Duplicate word for word the passage of the antimatter engine page that begins with the words containing "It's difficult to" and ends with "engine in question.".

** Page text **
==========

# What kind of antimatter engine is this?

I found this diagram while looking up diamagnetic machines. Could anyone explain what engine this is?

• Can you add the link to where you actually found this? Right now that's just a link to a google search. – uhoh Aug 12 '18 at 22:52
• @uhoh that is where I found it. – Muze Aug 12 '18 at 22:52
• quora.com/Are-antimatter-engines-possible – uhoh Aug 12 '18 at 22:58
• Your link does not produce the results you think it does for everyone other than yourself. The link uhoh provided and this blog link to it, but there's no source except a name. Robert Frisbee however is a JPL (NASA) engineer, so he might be able to explain it and tell where it came from (perhaps he's drawn it himself). – Mast Aug 13 '18 at 5:15

It's a "beam core" engine, described in some further detail on Project Rho's Big List O' Engines:

Microscopic amounts of antimatter are reacted with equal amounts of matter. Remember: unless you are using only electron-positron antimatter annihilation, mixing matter and antimatter does NOT turn them into pure energy. Instead you get some energy, some charged particles, and some uncharged particles.

The charged pions from the reaction are used directly as thrust, instead of being used to heat a propellant. A magnetic nozzle channels them. Without a technological break-through, this is a very low thrust propulsion system.

• Low thrust, yes, but high ISP. We can do better if we can extend the field enough to also push the muons the pions decay to. – Joshua Aug 13 '18 at 4:42
• @Joshua: Want low-thrust, high ISp? I can give you a photon drive of 30 million seconds and 1 piconewton of thrust. For like a dollar. And it weighs under a gram. I'll just have to dismantle my flashlight. The big problem with all these extreme-ISp drives is as soon as you're past nanonewton thrust level, losses (inefficiencies) of even a fraction of percent necessitate cooling of such mass that the whole TWR goes down the drain, and you're getting accelerations of order of 30m/s per month, – SF. Aug 13 '18 at 8:47
• SF: Only if you can make an efficient antimatter power plant. On the other hand, I've seen claims that this thing puts out enough thrust to lift off the moon. Rho lists 10,000,000 N – Joshua Aug 13 '18 at 13:36
• @Joshua: Apply that 10 MN to 100 ton spacecraft, for 1 second. That's 500 megajoules per second, or 500 megawatt. Have 0.2% of that transfer as heat to the engine and you have a megawatt of heating power to dissipate. Ouch. – SF. Aug 14 '18 at 0:31
• @SF well if you wanna pull 10 gees and be in lunar orbit in 18 seconds. 1000 tons yields better numbers. Now we can afford the cooling water that's vaporized on the outside of the engine bell. – Joshua Aug 14 '18 at 0:49

It's difficult to say exactly what type of engine this is as Anti-matter engines are solely conceptual. Mainly due to the highest production available for Anti-Hydrogen seems to be about 1 gram per 100 billions years (see comments). That aside we can still analyse the engine in question.

==========

** Listed records **

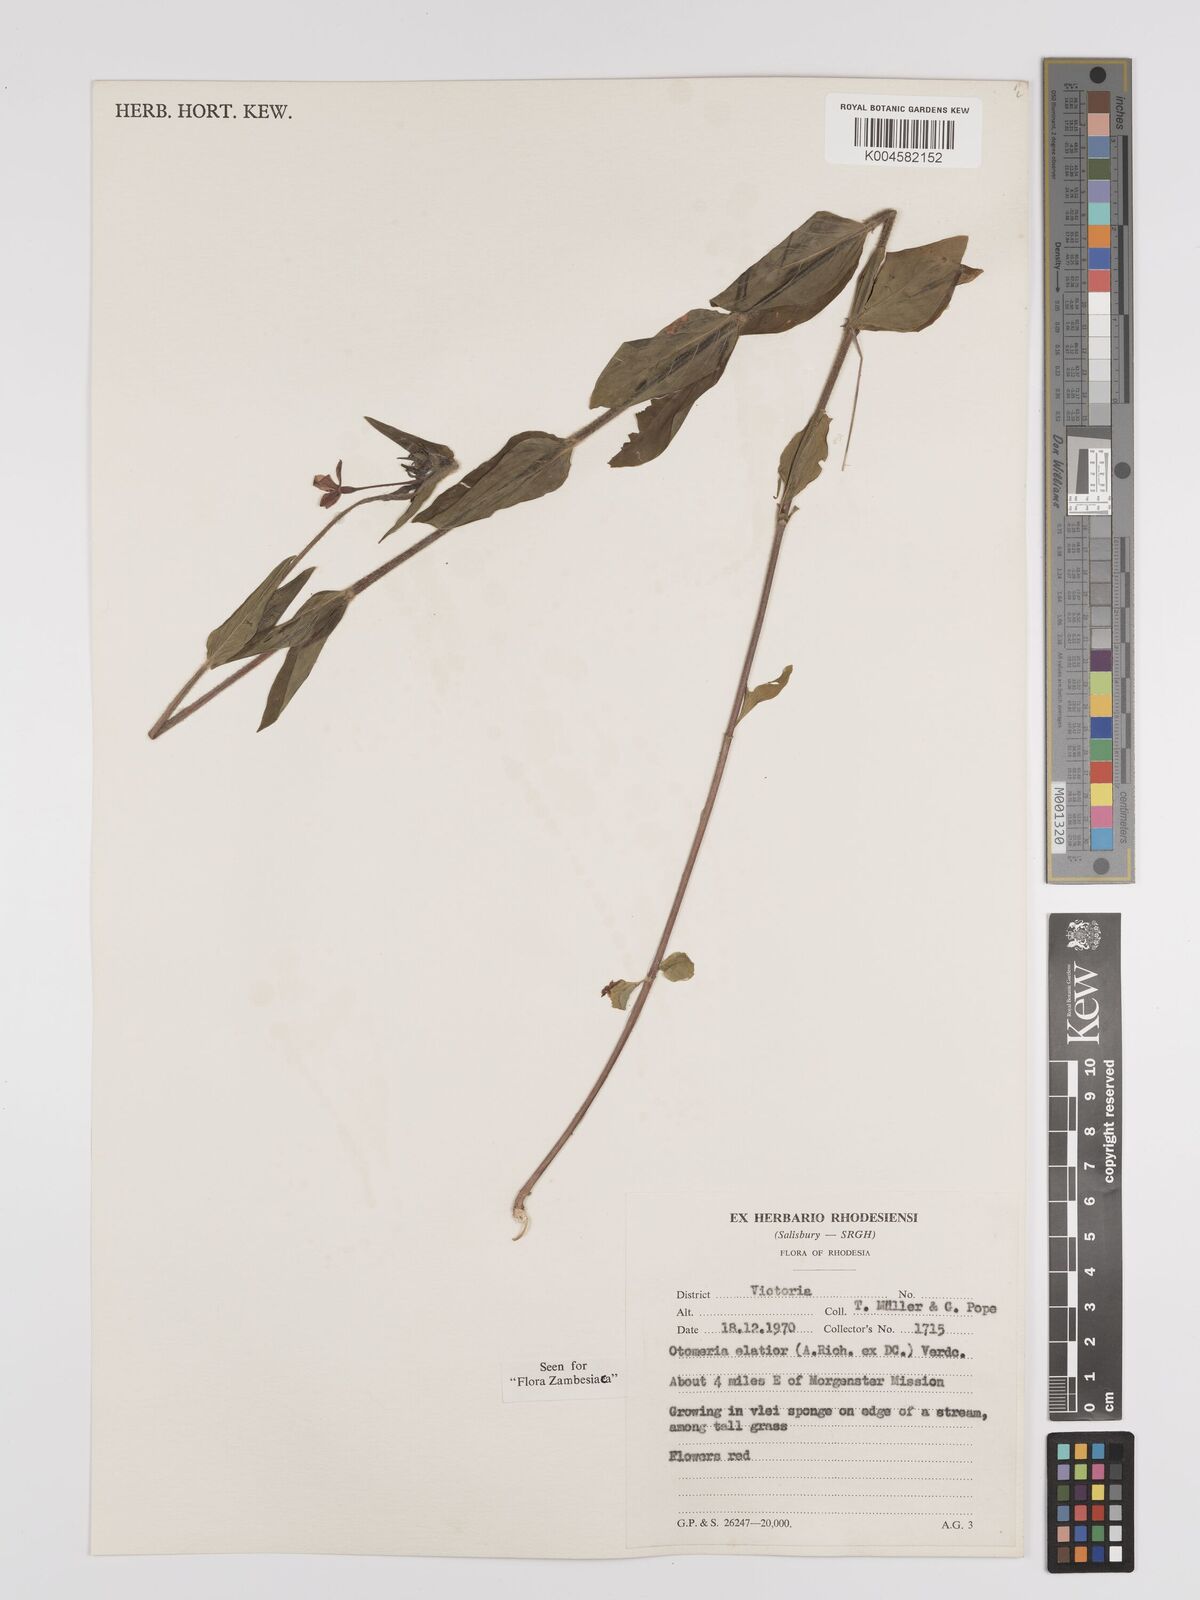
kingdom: Plantae
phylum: Tracheophyta
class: Magnoliopsida
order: Gentianales
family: Rubiaceae
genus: Otomeria
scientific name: Otomeria elatior
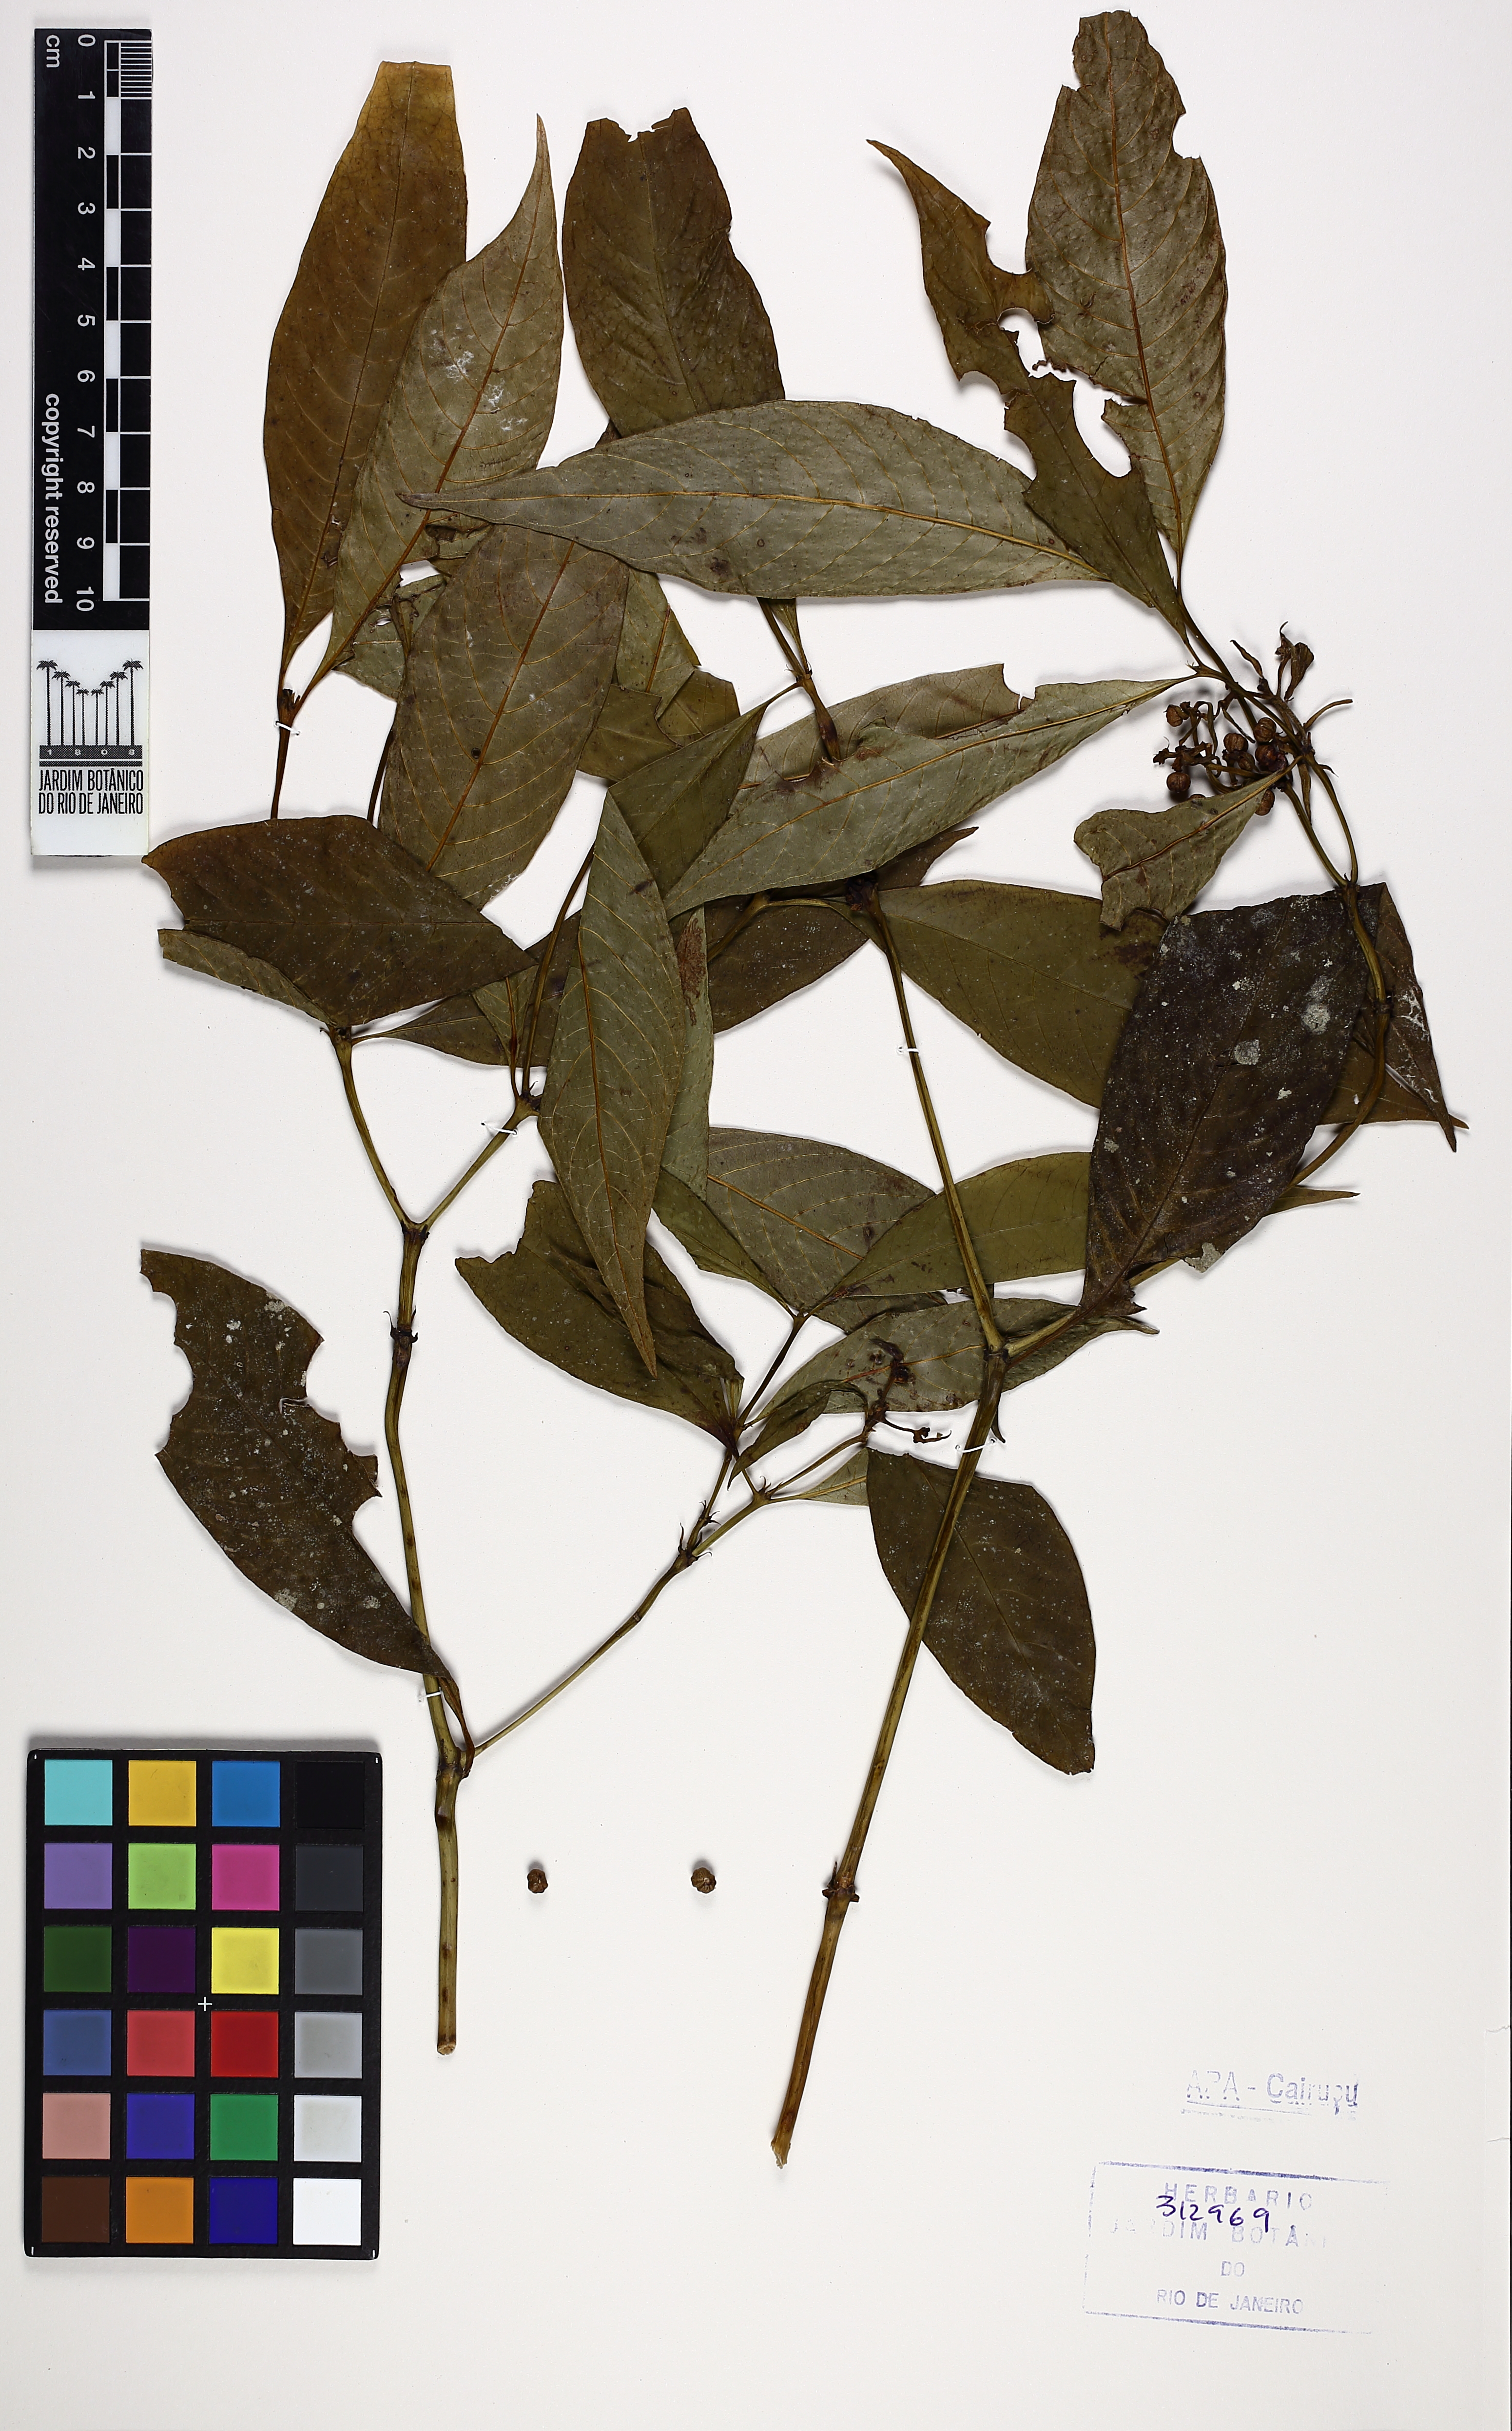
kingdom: Plantae
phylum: Tracheophyta
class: Magnoliopsida
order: Gentianales
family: Rubiaceae
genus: Palicourea
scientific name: Palicourea tenerior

==========

** Output for this exercise **
It's difficult to say exactly what type of engine this is as Anti-matter engines are solely conceptual. Mainly due to the highest production available for Anti-Hydrogen seems to be about 1 gram per 100 billions years (see comments). That aside we can still analyse the engine in question.